Disguised Inequality

Algebra Level 4

$(a+b+c)(a^2+b^2+c^2)+3abc\geq N(a+b)(a+c)(b+c)$

If $a,b,c$ and $N$ are positive reals such that the maximum value of $N$ which satisfies the inequality above can be expressed in the form $\frac{m}{n}$ , where $m$ and $n$ are coprime positive integers, find the value of $m+n$ .

The answer is 5.

3 solutions

Calvin Lin Staff
Feb 20, 2016

We suspect that equality occurs when $a = b = c$ , which yield a value of $N = \frac{3}{2}$ . Thus, we want to show that

$2 [ (a+b+c) ( a^2 + b^2 + c^2 ) + 3abc ] \geq 3 (a+b)(b+c)(c+a).$

Expanding both sides and subtracting terms, this is equivalent to

$2a^3 + 2b^3 + 2c^3 \geq a^2b + b^2 c + c^2 a + a^2 c + b^2 a + c^2b,$

which is obviously true.

How is the last inequality obvious (it's not obvious to me)?

Deeparaj Bhat - 5 years, 3 months ago

See Applying the Arithmetic Mean Geometric Mean Inequality .

Calvin Lin Staff - 5 years, 3 months ago

Zk Lin
Feb 14, 2016

Note that

L.H.S. $=a^{3}+b^{3}+c^{3}+3abc +\displaystyle \sum_{sym} a^{2}b$

$\geq 2 \displaystyle \sum_{sym} a^{2}b$ by Schur's inequality

$\geq 12abc$ by AM-GM inequality.

Equality is attained when $a=b=c$ .

R.H.S. $=2Nabc+N\displaystyle \sum_{sym} a^{2}b$

$\geq 2Nabc+ 6Nabc$ by AM-GM inequality

$=8Nabc$

Equality is attained when $a=b=c$ .

Since L.H.S. $\geq$ R.H.S. $\geq 8Nabc$ ,

we have L.H.S. $\geq 8Nabc$ .

However, we have already proven that the minimum of L.H.S. is attained at $12abc$ .

Therefore $8N=12$ , which simplifies to $N=\frac{3}{2}$ .

This gives $m=3,n=2$ , hence the answer $3+2=\boxed{5}$ .

Moderator note:

This solution is non-sensical. Do you see why?

Calvin Lin Staff - 5 years, 3 months ago

@Calvin Lin I am not quite sure, but I think it has to do with

Since L.H.S. $\geq$ R.H.S. $\geq 8Nabc$ ,

we have L.H.S. $\geq 8Nabc$ .

Can you explain why this approach is wrong?

| Challenge |
Please reproduce word for word everything in the inequality thread from "This solution is" down to "approach is wrong?".

| Data lines |
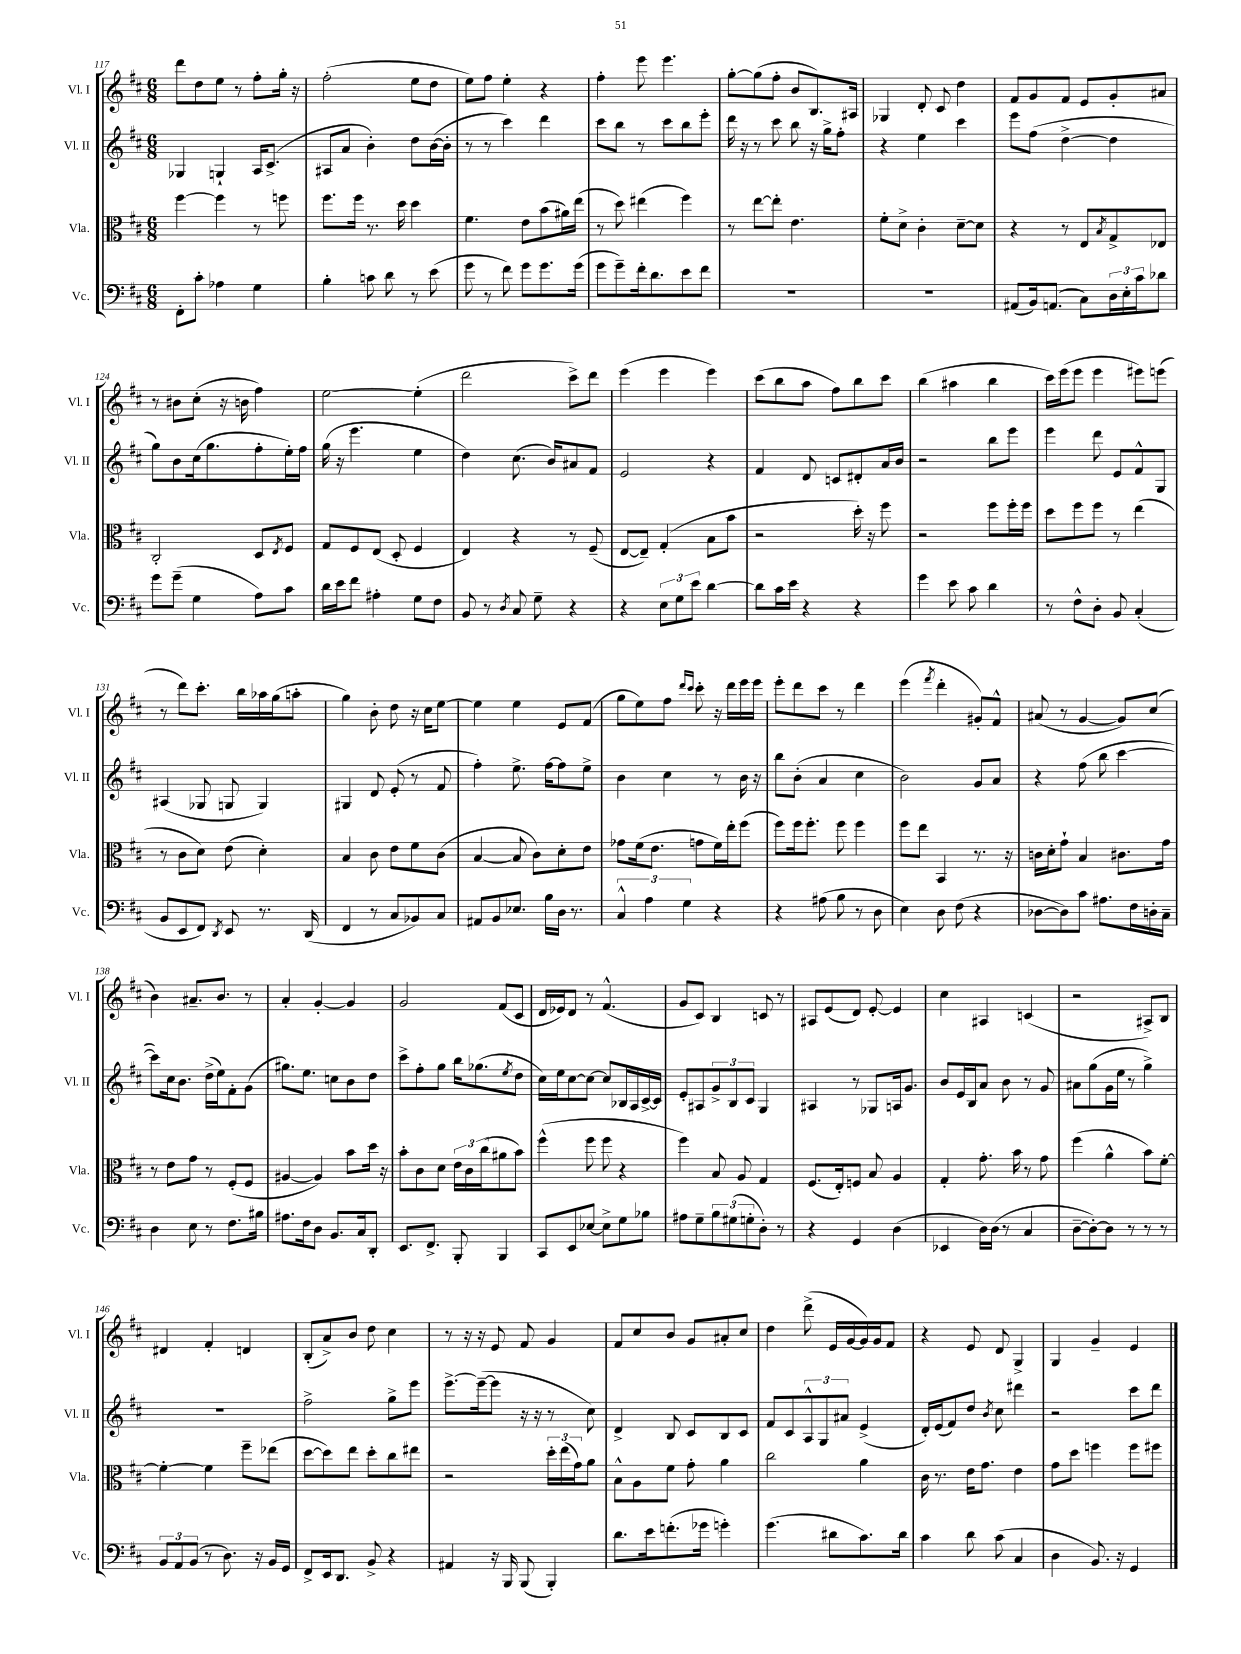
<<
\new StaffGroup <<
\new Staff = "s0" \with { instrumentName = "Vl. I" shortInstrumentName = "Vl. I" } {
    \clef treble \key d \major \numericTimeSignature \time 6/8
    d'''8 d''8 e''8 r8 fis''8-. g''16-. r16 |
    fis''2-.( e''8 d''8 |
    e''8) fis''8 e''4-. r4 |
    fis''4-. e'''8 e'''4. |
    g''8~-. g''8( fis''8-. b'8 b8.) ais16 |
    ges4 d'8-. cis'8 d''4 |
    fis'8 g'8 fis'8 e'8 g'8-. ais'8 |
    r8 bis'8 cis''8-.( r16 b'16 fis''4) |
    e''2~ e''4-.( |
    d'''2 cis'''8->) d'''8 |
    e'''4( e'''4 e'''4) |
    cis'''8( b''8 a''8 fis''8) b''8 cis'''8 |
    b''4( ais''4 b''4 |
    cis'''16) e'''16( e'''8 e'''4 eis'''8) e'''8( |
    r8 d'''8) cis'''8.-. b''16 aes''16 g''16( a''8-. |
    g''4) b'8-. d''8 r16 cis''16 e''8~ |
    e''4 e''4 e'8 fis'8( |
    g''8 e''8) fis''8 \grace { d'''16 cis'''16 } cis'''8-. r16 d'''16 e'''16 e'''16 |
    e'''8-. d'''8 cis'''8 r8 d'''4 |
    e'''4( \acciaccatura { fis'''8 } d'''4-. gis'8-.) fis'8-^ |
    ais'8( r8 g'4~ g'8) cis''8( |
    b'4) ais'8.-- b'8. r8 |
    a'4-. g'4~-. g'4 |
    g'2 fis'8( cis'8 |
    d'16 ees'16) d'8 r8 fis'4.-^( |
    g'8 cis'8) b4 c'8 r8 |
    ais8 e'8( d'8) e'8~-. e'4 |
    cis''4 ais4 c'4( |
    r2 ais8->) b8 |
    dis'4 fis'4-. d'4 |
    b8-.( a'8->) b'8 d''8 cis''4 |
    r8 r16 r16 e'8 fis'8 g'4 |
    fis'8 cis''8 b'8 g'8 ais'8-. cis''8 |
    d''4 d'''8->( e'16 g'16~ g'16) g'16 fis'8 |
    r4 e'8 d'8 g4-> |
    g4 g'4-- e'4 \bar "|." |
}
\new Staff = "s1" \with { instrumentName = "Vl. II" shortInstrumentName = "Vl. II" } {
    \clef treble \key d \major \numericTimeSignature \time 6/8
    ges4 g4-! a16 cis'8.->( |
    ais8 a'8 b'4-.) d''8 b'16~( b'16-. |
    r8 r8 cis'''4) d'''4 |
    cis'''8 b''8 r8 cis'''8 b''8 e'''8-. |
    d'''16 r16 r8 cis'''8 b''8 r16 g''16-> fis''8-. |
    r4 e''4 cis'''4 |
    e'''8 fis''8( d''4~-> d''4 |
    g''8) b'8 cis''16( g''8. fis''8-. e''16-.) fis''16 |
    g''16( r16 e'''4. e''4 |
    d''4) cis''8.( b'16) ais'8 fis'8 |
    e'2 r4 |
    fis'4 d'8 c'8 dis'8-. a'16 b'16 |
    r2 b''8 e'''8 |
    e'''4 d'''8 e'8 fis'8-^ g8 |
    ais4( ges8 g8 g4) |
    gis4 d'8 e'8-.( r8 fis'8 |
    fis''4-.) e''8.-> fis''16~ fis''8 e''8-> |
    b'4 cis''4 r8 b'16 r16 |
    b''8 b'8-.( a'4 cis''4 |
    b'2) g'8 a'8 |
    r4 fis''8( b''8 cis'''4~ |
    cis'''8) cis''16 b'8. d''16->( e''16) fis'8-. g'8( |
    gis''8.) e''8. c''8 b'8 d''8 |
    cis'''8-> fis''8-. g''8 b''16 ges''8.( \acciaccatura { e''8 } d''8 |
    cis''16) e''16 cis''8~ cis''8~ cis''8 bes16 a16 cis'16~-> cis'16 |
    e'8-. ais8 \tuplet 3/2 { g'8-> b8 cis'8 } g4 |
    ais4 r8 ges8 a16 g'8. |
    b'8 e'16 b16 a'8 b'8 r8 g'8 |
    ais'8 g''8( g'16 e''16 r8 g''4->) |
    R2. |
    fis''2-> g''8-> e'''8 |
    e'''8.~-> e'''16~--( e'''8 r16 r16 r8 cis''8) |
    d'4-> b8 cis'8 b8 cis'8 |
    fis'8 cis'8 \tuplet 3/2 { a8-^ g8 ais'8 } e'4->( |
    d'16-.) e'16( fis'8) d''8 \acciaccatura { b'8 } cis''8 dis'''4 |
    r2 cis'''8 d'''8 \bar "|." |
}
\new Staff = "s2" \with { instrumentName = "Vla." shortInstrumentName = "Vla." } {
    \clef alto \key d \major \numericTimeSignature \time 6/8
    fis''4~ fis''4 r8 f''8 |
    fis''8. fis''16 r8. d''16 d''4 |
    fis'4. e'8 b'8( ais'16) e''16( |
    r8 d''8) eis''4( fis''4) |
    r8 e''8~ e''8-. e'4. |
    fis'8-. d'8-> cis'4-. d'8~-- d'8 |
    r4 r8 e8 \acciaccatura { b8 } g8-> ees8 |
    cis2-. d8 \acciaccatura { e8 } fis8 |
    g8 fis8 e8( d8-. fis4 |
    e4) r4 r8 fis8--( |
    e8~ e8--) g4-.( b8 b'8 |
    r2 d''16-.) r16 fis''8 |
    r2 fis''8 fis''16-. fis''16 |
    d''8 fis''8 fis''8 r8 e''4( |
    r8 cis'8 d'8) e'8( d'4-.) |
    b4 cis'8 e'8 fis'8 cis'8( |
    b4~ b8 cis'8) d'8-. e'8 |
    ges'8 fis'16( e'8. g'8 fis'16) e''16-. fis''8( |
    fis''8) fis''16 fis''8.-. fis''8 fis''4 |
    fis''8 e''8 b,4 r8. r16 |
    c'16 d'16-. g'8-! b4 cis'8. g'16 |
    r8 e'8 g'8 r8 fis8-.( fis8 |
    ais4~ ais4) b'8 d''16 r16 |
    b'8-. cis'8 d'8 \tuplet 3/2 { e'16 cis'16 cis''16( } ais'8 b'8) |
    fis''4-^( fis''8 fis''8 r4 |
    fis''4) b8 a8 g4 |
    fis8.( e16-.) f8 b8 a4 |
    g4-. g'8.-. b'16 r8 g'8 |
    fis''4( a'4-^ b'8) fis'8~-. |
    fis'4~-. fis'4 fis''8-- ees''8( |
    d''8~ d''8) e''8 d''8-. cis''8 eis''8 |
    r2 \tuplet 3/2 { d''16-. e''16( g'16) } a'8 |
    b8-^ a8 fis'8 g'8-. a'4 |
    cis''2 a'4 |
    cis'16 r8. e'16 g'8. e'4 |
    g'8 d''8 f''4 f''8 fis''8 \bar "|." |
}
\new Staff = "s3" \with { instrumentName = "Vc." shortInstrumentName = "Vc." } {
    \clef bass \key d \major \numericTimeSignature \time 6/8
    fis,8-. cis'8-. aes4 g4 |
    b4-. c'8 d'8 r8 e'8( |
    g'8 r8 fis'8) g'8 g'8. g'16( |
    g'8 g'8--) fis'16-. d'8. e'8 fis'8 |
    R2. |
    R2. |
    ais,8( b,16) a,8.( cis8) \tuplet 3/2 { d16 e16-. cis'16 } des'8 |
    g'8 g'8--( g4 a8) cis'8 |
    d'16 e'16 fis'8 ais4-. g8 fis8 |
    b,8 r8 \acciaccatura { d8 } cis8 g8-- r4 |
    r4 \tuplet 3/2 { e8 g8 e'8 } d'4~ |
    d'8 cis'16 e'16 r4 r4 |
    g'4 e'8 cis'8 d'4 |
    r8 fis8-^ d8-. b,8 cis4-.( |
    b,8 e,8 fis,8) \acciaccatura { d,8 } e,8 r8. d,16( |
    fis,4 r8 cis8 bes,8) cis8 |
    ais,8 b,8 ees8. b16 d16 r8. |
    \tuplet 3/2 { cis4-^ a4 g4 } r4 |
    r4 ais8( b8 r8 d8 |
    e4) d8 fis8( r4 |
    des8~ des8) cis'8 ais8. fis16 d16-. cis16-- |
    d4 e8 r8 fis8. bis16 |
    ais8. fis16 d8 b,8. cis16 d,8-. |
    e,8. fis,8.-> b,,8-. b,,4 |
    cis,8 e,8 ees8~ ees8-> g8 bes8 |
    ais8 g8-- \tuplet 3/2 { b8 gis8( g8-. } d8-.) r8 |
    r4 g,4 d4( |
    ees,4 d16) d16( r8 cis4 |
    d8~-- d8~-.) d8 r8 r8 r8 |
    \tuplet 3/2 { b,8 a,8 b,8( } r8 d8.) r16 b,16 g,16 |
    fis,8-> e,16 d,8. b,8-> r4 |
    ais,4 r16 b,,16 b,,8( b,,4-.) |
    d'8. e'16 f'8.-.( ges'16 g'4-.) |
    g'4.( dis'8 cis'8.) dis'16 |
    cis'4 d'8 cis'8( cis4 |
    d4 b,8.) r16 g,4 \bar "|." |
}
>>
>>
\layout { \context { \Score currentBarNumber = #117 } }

| Reply to the task |
This solution is non-sensical. Do you see why?

Calvin Lin Staff - 5 years, 3 months ago

@Calvin Lin I am not quite sure, but I think it has to do with

Since L.H.S. $\geq$ R.H.S. $\geq 8Nabc$ ,

we have L.H.S. $\geq 8Nabc$ .

Can you explain why this approach is wrong?